*** Available data Section Begins ***
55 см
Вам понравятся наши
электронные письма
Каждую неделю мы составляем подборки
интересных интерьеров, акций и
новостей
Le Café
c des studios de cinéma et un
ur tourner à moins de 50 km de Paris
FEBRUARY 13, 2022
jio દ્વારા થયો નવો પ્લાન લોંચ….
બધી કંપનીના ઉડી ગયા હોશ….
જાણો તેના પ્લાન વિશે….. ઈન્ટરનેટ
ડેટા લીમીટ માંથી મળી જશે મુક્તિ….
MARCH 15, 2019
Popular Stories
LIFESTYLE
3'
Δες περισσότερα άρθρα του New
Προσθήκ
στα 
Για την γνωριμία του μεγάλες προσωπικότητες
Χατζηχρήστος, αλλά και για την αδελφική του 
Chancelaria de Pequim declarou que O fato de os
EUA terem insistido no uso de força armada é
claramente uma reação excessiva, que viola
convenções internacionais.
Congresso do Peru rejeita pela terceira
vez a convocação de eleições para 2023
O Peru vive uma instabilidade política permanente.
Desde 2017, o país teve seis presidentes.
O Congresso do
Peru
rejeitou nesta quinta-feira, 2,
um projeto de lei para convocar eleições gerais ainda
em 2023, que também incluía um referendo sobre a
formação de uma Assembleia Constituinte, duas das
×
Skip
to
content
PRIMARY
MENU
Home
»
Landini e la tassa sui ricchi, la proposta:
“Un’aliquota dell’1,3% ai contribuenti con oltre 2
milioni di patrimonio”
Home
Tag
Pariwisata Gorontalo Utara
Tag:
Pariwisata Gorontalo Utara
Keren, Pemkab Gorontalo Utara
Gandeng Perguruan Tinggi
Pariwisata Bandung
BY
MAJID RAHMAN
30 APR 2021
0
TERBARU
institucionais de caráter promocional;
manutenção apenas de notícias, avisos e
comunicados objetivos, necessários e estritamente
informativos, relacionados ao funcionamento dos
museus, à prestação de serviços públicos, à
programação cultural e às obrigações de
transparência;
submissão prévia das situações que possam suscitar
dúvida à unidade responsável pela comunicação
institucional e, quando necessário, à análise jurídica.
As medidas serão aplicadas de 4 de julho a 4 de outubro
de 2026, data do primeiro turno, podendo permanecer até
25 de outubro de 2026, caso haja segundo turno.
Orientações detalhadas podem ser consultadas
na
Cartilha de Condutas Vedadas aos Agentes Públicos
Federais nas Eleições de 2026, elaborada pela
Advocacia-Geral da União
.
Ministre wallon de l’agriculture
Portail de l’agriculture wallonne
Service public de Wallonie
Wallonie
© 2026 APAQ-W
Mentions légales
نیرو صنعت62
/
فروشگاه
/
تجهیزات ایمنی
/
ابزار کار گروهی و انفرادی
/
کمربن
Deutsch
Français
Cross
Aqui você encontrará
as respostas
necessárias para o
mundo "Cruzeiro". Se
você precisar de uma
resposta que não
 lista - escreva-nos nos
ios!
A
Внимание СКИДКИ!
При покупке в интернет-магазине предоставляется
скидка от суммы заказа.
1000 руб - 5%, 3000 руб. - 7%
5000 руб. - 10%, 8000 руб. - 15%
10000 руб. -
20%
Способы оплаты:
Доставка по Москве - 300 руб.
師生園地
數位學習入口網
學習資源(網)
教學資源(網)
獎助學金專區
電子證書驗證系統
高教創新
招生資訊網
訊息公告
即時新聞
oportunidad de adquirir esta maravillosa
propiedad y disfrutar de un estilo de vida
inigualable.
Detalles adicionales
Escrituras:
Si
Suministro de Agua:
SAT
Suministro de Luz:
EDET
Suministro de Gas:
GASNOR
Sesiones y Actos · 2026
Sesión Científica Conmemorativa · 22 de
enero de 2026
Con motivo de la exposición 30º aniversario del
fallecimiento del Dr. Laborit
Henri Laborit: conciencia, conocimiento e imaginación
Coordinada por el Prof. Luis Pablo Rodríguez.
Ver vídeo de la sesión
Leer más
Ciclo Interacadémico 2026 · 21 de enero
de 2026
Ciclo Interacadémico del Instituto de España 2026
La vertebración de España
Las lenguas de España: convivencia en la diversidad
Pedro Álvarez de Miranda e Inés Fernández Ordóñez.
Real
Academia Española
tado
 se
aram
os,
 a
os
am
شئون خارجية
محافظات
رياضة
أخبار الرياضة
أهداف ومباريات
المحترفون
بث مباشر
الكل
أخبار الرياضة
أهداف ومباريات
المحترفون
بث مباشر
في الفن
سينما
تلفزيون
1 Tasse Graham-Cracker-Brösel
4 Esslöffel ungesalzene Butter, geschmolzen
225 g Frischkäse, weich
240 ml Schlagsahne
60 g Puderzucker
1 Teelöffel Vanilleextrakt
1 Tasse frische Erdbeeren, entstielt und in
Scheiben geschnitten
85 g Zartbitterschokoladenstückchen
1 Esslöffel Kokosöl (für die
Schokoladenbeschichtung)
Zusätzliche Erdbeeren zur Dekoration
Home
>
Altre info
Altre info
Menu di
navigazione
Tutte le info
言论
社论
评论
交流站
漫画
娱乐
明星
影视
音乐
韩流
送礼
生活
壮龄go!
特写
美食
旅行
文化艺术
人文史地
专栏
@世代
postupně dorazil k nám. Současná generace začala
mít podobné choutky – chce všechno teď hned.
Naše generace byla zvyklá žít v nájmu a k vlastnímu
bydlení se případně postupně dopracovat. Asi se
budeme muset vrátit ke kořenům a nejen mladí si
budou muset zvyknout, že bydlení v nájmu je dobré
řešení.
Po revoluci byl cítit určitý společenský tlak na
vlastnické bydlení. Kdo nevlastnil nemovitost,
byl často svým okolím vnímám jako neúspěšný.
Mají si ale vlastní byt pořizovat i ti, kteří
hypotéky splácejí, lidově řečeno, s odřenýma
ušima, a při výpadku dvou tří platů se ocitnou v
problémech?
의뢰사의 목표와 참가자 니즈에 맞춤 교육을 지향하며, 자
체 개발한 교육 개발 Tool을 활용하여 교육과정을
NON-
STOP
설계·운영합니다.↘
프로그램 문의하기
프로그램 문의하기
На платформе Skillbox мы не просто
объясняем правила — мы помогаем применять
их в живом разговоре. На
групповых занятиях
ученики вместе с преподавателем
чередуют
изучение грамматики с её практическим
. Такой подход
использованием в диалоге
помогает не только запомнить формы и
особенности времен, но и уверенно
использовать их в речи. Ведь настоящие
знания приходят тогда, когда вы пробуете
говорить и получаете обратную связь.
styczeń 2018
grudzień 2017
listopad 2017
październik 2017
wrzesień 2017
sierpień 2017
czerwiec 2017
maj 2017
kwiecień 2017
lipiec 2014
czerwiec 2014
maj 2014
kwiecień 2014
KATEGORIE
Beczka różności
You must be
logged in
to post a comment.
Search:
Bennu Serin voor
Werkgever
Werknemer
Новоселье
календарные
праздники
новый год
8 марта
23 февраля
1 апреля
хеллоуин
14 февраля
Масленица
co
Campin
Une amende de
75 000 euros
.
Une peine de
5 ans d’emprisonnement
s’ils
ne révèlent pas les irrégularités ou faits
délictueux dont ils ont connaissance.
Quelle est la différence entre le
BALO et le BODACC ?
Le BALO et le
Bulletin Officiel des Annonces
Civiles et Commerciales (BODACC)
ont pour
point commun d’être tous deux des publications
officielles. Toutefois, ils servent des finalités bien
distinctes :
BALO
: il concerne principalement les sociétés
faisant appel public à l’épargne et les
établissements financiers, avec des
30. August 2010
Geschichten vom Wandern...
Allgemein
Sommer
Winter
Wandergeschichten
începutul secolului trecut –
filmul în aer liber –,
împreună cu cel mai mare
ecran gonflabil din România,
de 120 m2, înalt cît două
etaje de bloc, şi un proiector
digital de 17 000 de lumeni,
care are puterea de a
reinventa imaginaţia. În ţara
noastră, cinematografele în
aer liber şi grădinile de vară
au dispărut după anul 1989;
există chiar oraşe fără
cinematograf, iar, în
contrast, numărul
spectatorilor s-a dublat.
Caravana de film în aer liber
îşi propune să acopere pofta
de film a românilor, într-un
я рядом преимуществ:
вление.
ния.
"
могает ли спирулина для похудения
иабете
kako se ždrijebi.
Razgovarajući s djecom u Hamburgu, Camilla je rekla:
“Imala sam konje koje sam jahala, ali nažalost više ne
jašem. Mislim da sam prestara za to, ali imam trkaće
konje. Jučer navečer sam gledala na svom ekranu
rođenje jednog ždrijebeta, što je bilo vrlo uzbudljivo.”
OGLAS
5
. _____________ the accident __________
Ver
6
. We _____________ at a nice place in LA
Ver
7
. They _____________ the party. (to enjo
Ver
*** Available data Section Ends ***
• _Directive_
Lines from the first one above through the line containing "Χατζηχρήστος, αλλά και για την αδελφική του" are to be retyped exactly, both included, and nothing more.

• _Result of this task_
55 см
Вам понравятся наши
электронные письма
Каждую неделю мы составляем подборки
интересных интерьеров, акций и
новостей
Le Café
c des studios de cinéma et un
ur tourner à moins de 50 km de Paris
FEBRUARY 13, 2022
jio દ્વારા થયો નવો પ્લાન લોંચ….
બધી કંપનીના ઉડી ગયા હોશ….
જાણો તેના પ્લાન વિશે….. ઈન્ટરનેટ
ડેટા લીમીટ માંથી મળી જશે મુક્તિ….
MARCH 15, 2019
Popular Stories
LIFESTYLE
3'
Δες περισσότερα άρθρα του New
Προσθήκ
στα 
Για την γνωριμία του μεγάλες προσωπικότητες
Χατζηχρήστος, αλλά και για την αδελφική του 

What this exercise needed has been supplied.